In the 2003 remake, that film painted the idea of showing the audience the true depravity that the Hewitt family displays here. It’s bloody, mean spirited, cruel, and has a visual flair that feels appropriate for a horror film. Sure, the film isn’t good in terms of a plot, but in creating an impression, it more than succeeded. I appreciate the remake for what it was trying to achieve, and I will say that I feel that Andrew Bryniarski was an effective Leatherface. His overall size and performance made for a truly scary experience.
The prequel to the remake also laid on the cruelty pretty thick but proved to be a lackluster experience and a forgettable one at that. Both Texas Chainsaw 3D and Leatherface tried to be different but once again lacked the scares and instead doubled up on the gore and poorly written scripts.
The best film by far is the 1974 original. It’s scary, intense, and is perhaps one of the scariest films ever made. Instead of showing us horrific violence, it’s implied and left to the audience to determine what happened, which I think is far more effective. The script is simple, intelligent, and makes good use of establishing the imposing danger by allowing the suspense to play out. Plus, why does every film that followed have to recreate the chainsaw-wielding ending? Can’t you come up with something new? Yes, it was iconic, but no one likes recreations that just copy the original!
Now, we have the oddly titled Texas Chainsaw Massacre, which is a mess of a film. With the omission of his family, Leatherface is left all alone and is treated as your standard horror movie slasher. While the gore is aplenty, there is some worthwhile suspense, but overall, this ninth installment is nothing more than a bloodletting session.
I’m sure you noticed that I hadn’t mentioned the cannibalism part. To add more fuel to the fire, The Texas Chainsaw Massacre added the notion that the original family, the Sawyers, were cannibals, and Leatherface was killing those intruders only to eat them. But remember, grandpa is the best at killing, as true fans will recall. With the ninth film playing on Netflix, a future is likely for Leatherface, but after all these films, we have only two that are good. The 1974 original and the remake in terms of its atmosphere. The 2003 remake had something going for it when we witnessed Leatherface get attacked and hurt. This is the only film to do this, and why discontinue this trend?
A villain is only so scary, but after a while, they do need some kind of weakness. After all the suffering, pain, and torture that poor Leatherface has endured, seeing his death would possibly feel good to see. It would be the end of his terror, but it would also give him peace in the end. Leatherface is a killer, but not because he wants to be. His family raised him to inflict pain on others, the same way he suffered when he was young (this is further expanded in the comic series).
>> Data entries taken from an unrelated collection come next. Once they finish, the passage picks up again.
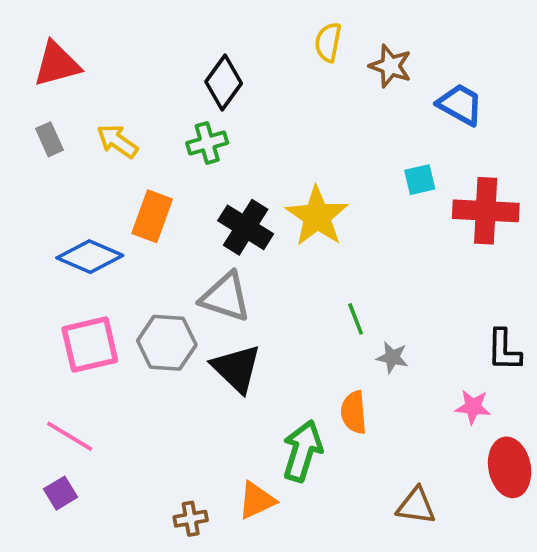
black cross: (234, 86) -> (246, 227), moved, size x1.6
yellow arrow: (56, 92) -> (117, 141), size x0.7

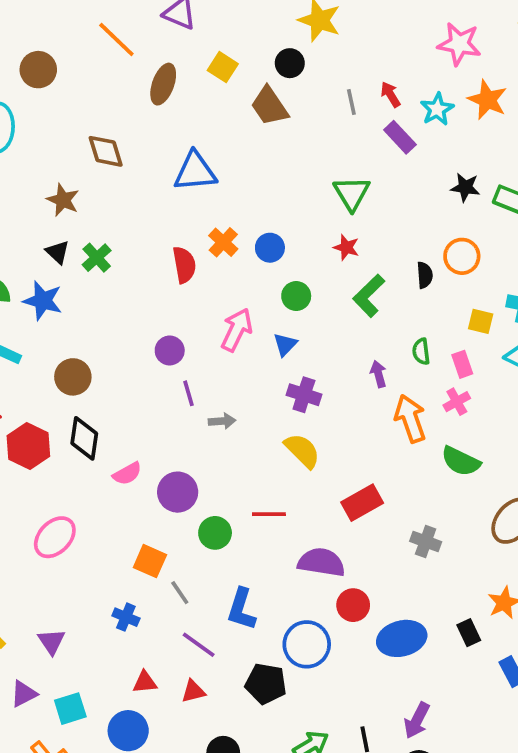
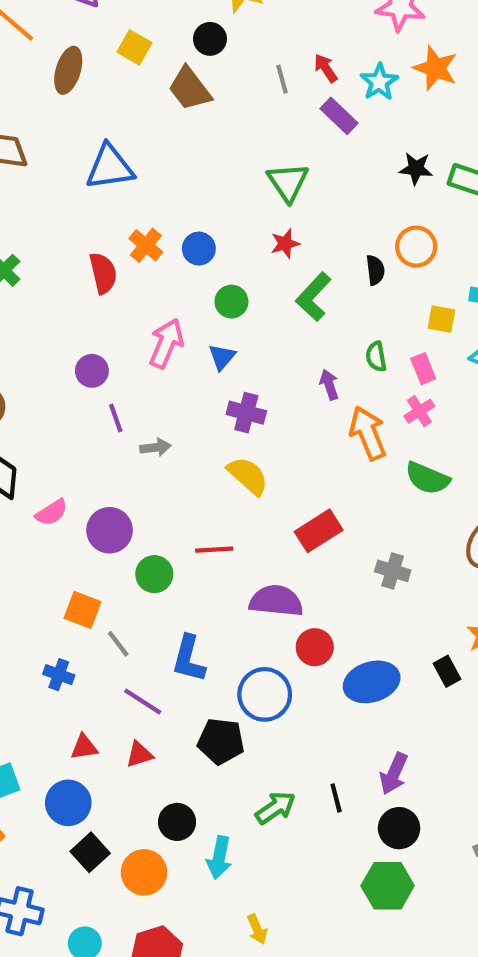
red star: (346, 247) -> (285, 244), turned -30

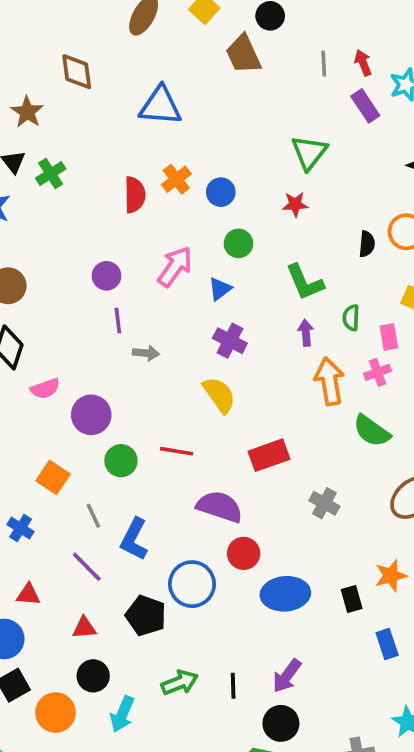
green L-shape: (314, 297) -> (305, 282), moved, turned -78
gray line: (118, 644) -> (93, 516), moved
red triangle: (139, 754) -> (84, 628), moved

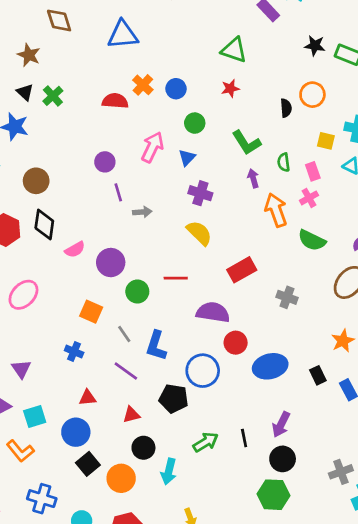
green triangle: (309, 153) -> (234, 50), turned -40
red semicircle: (135, 195) -> (115, 101), turned -75
black rectangle: (352, 599) -> (318, 375), moved

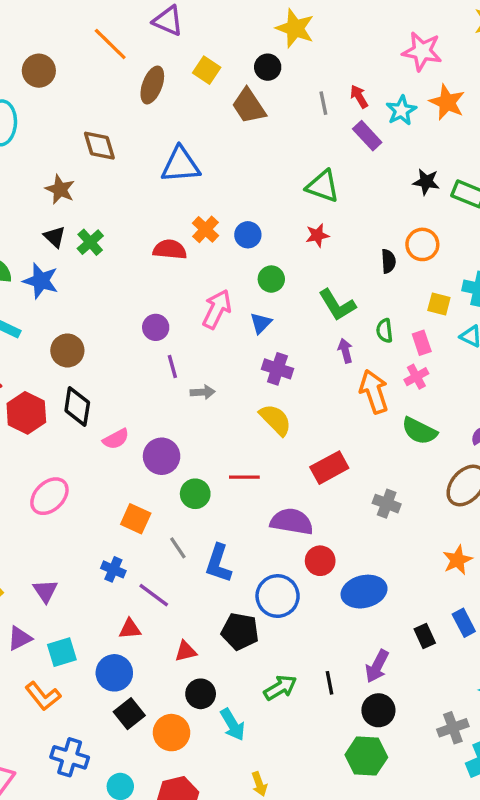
purple line: (126, 371) -> (154, 595), moved
black rectangle: (318, 375) -> (425, 636), moved
cyan arrow: (169, 471) -> (233, 725), turned -45

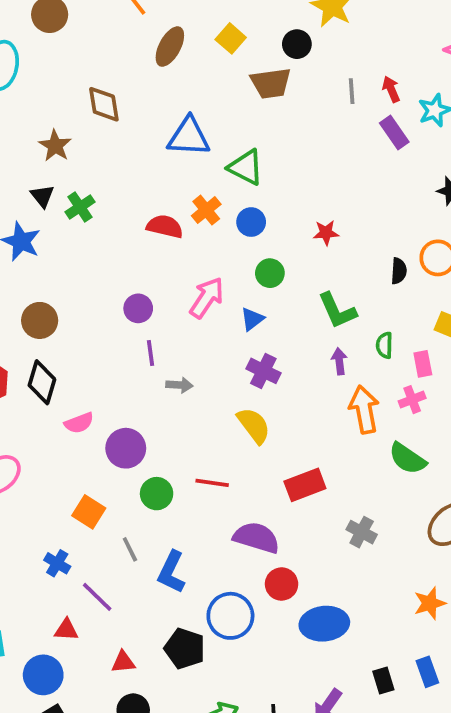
brown trapezoid: (249, 106) -> (271, 83), turned -72
green triangle: (323, 186) -> (246, 167), moved

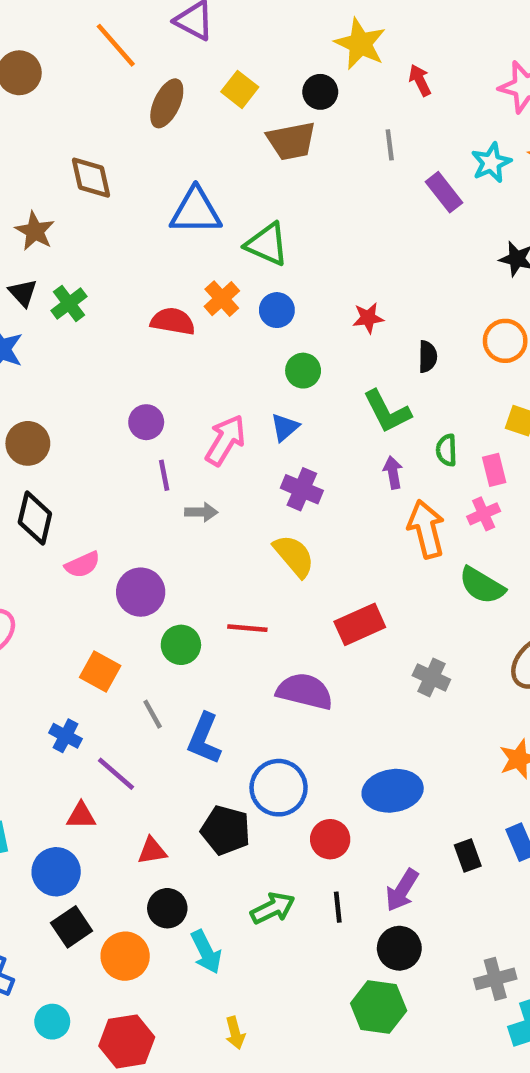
red arrow: (391, 89) -> (420, 80), moved
black semicircle: (399, 271) -> (428, 357), moved
pink arrow: (207, 298) -> (225, 440), moved
red circle: (282, 584) -> (330, 839), moved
Although seeing his appearance in Mortal Kombat X was quite a thrill and running from him in Dead by Daylight kept us on the edge of our seats.
In the end, Leatherface is a tragic figure that we can’t help but feel sorry for. He’s damaged, underdeveloped mentally, and is socially isolated from the rest of the world. Can we expect him to act any differently? Being that this character is almost fifty years old, he’s still one of the most terrifying horror movie killers ever created. Just hearing the sound of that chainsaw always sends chills down our spine, and seeing a man wearing someone’s face is the stuff of nightmares, even if that specific idea did happen.
For horror fans, Leatherface may not have the highest body count or the cleverest use of killing, but his impact, legacy, and creation by Tobe Hooper and Kim Henkel have provided the movie industry with one of the most recognizable horror villains that makes us wary about visiting those small towns in Texas.